### Selected extract
Segment Open

Equivalent frame analysis question 2

[Agent666]

So I was working through trying to teach myself the equivalent frame method from ACI318, specifically looking at some of the examples in ACI421.2 related to flat plates. But for the life of me I'm not getting the same answer for Example 1 (see attachment below). In particular my main question is with calculating the equivalent column stiffness, does anyone agree with the ACI value, and if so where did I go wrong? I wonder if someone can take a look and see if they agree with me or if I've made some dumb mistake somewhere.

I will note that doing the analysis talked about for the unbalanced moment based on a accommodating a 0.75" drift gives me the exact same moment they get, so it leads me to believe I've made some mistake somewhere. But then I've reviewed a number of other examples I found online and in PCA notes and seem to be following the same procedure as far as I can tell with respect to undertaking an equivalent frame analysis.

Next question for anyone familiar with ACI421.2, when doing the lateral analysis to determine the out of balance moment, just wanted to confirm whether the bit of slab modeled inside the column also has the 0.25-0.5 stiffness reduction applied as per the slab span outside of the column? EDIT the reason I ask this is initially I applied the reduction tot his region also, but the only way I can get the same moment as the ACI example is to only apply the 0.5 reduction beyond the column area and use full I_s in the column region

Thirdly, in the example attached, one thing that makes no sense to me given I don't practice in the states and are not really familiar with the inner workings of US loadings codes, is that they are checking this column/slab connection for 2% drift but then they come up with 0.75" drift when the elastic drift or compatibility drift this connection will see will be 2% x storey height of 12' = 2.88" drift (i.e. same as shear walls in building). Why is the drift being reduced, seems illogical to me if the floor system is going along for the ride to 2% total drift as stated? For example they are stating at 0.75" drift these upper limits are not applying, but they sure as eggs will if you push it to 2.88" drift...

Segment Closed

### Data under study
Segment Open

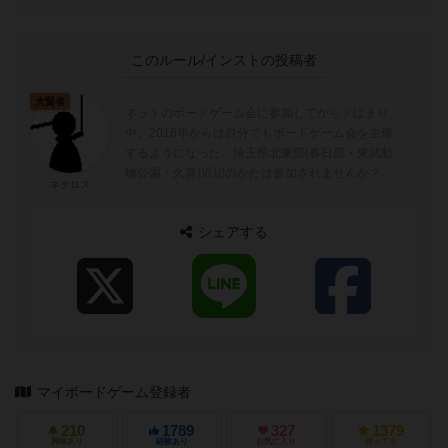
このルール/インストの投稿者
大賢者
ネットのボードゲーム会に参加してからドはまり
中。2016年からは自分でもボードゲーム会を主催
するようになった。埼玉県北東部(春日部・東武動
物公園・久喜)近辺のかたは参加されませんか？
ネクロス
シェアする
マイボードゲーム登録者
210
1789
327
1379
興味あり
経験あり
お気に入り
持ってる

Segment Closed
Segment Open

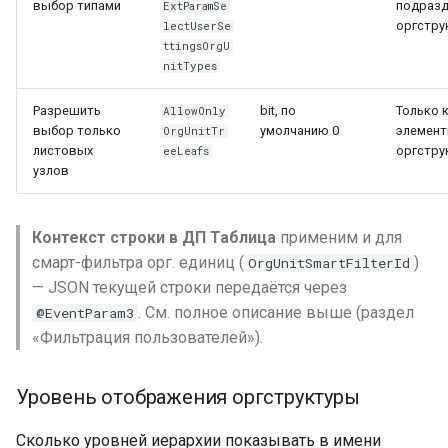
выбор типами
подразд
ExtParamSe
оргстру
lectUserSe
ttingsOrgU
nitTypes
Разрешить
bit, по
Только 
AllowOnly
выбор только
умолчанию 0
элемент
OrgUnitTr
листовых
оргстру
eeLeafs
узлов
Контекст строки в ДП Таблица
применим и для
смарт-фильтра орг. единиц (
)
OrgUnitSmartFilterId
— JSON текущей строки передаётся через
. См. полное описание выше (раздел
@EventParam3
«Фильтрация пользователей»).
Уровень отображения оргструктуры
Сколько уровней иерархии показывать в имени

Segment Closed

### Exercises
• A. In the forum post on equivalent frame analysis, what story height does the writer use to work out the 2% drift?
• B. Repeat the forum post on equivalent frame analysis from "I will note" to "equivalent frame analysis.", replacing "PCA notes" with "design guides".

### Answers in order
• A. 12 feet

• B.
I will note that doing the analysis talked about for the unbalanced moment based on a accommodating a 0.75" drift gives me the exact same moment they get, so it leads me to believe I've made some mistake somewhere. But then I've reviewed a number of other examples I found online and in design guides and seem to be following the same procedure as far as I can tell with respect to undertaking an equivalent frame analysis.